(Entries shown)

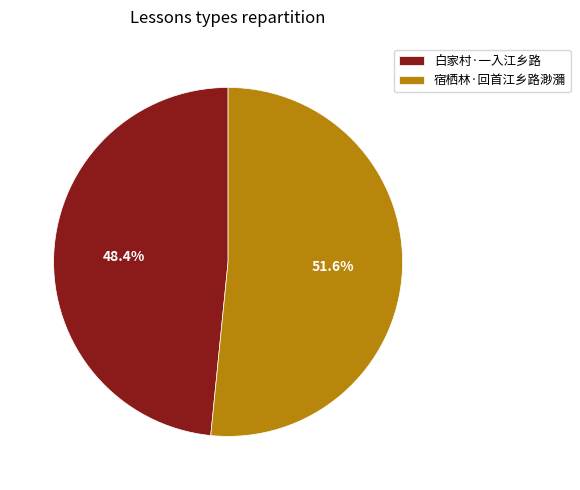

What is the total percentage of 宿栖林·回首江乡路渺瀰 and 白家村·一入江乡路?

100.0%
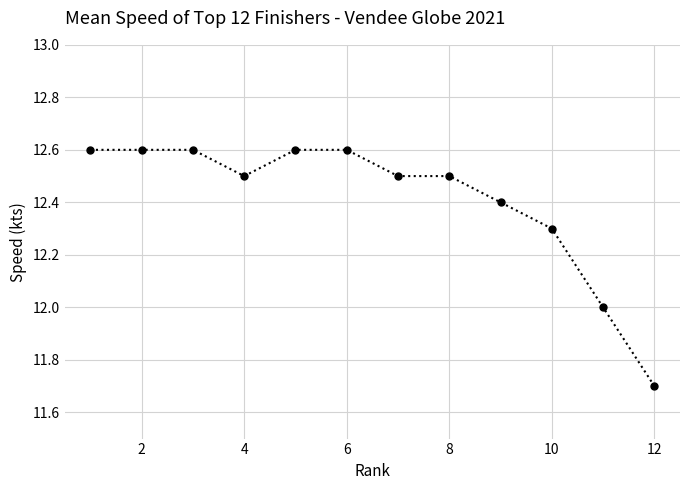

What is the sum of all values?

148.9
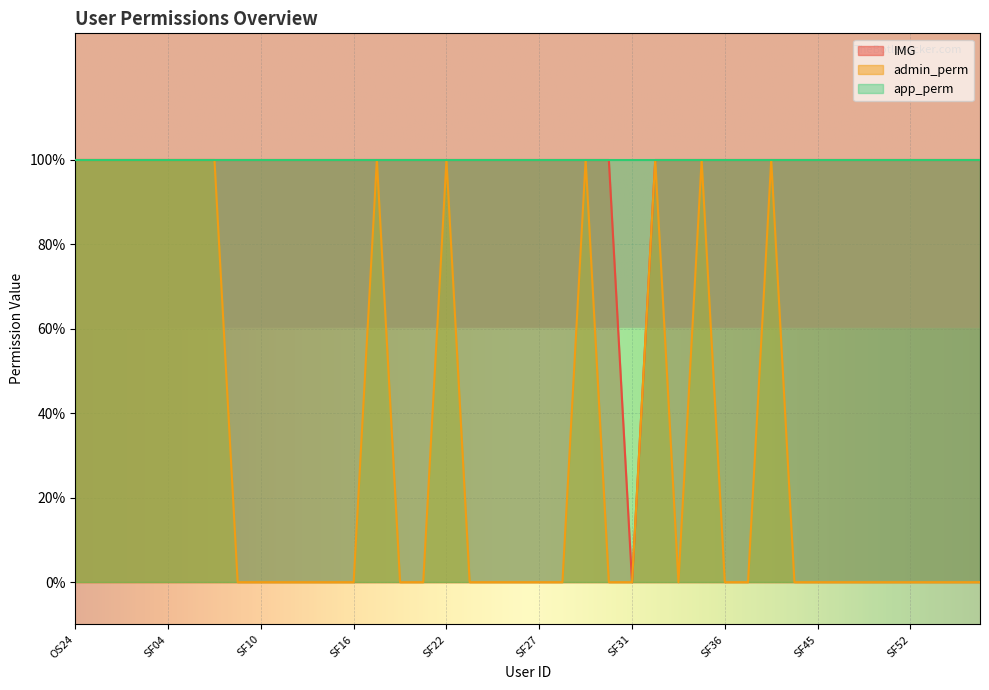

True or false: IMG has more than 1 interior local peaks.

False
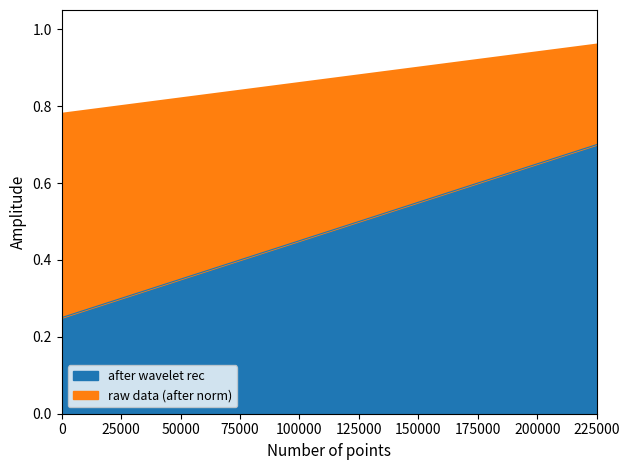

What is the average value of the after wavelet rec series?

0.5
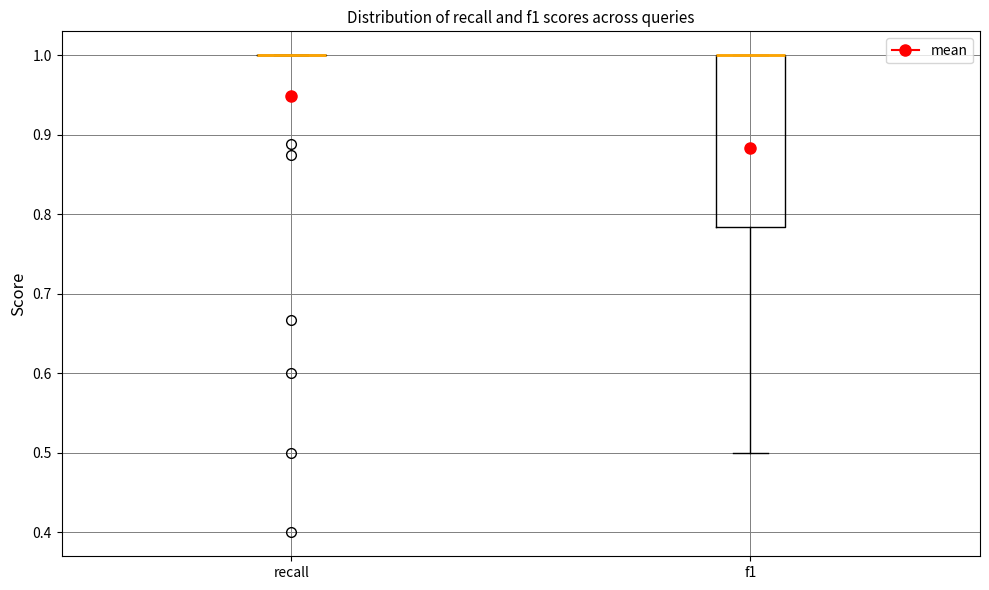

Where is the lower edge of the box for f1 on the y-axis? The values are not printed on the chart, so give them approximately, as read against the axis.

0.78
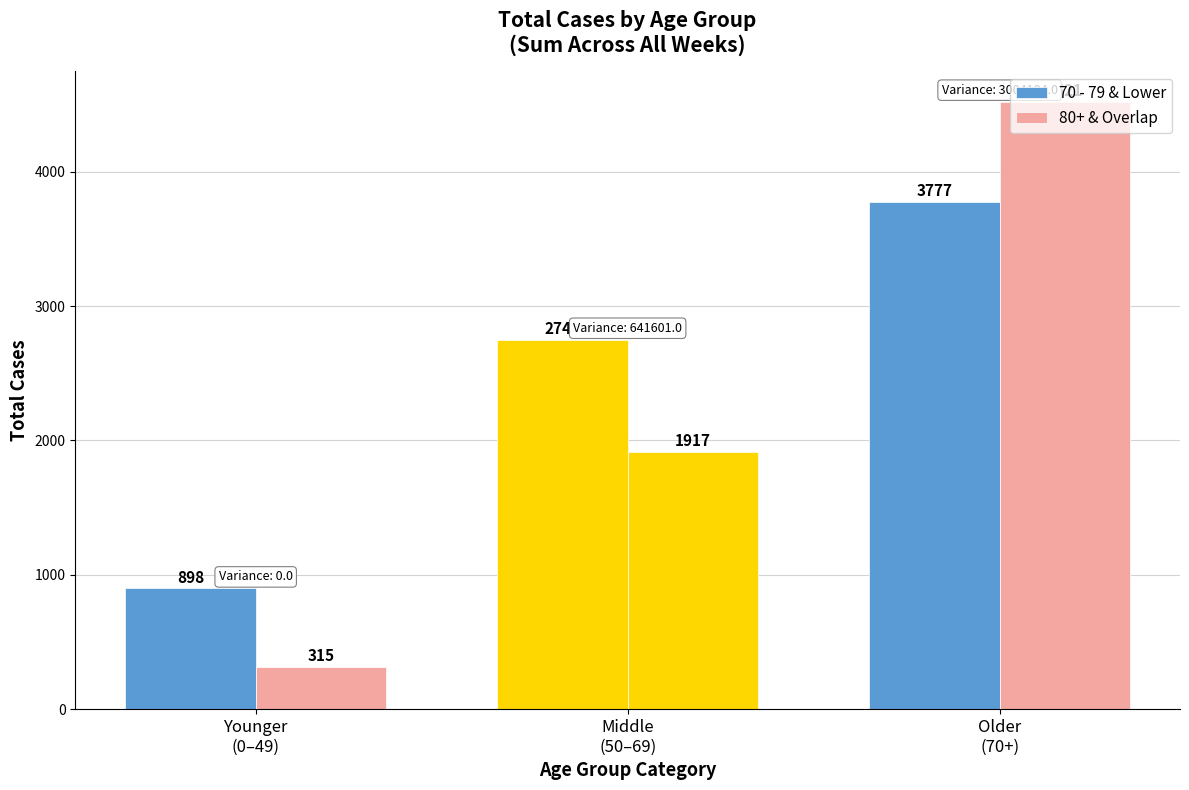

Are the bars horizontal?

No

(End Entries shown)

Task objective:
Replace "average" with "mean" throughout the records above and write them out again with every other word unchanged. Leave the pictures out.

Response to the task:
What is the total percentage of 宿栖林·回首江乡路渺瀰 and 白家村·一入江乡路?

100.0%

What is the sum of all values?

148.9

True or false: IMG has more than 1 interior local peaks.

False

What is the mean value of the after wavelet rec series?

0.5

Where is the lower edge of the box for f1 on the y-axis? The values are not printed on the chart, so give them approximately, as read against the axis.

0.78

Are the bars horizontal?

No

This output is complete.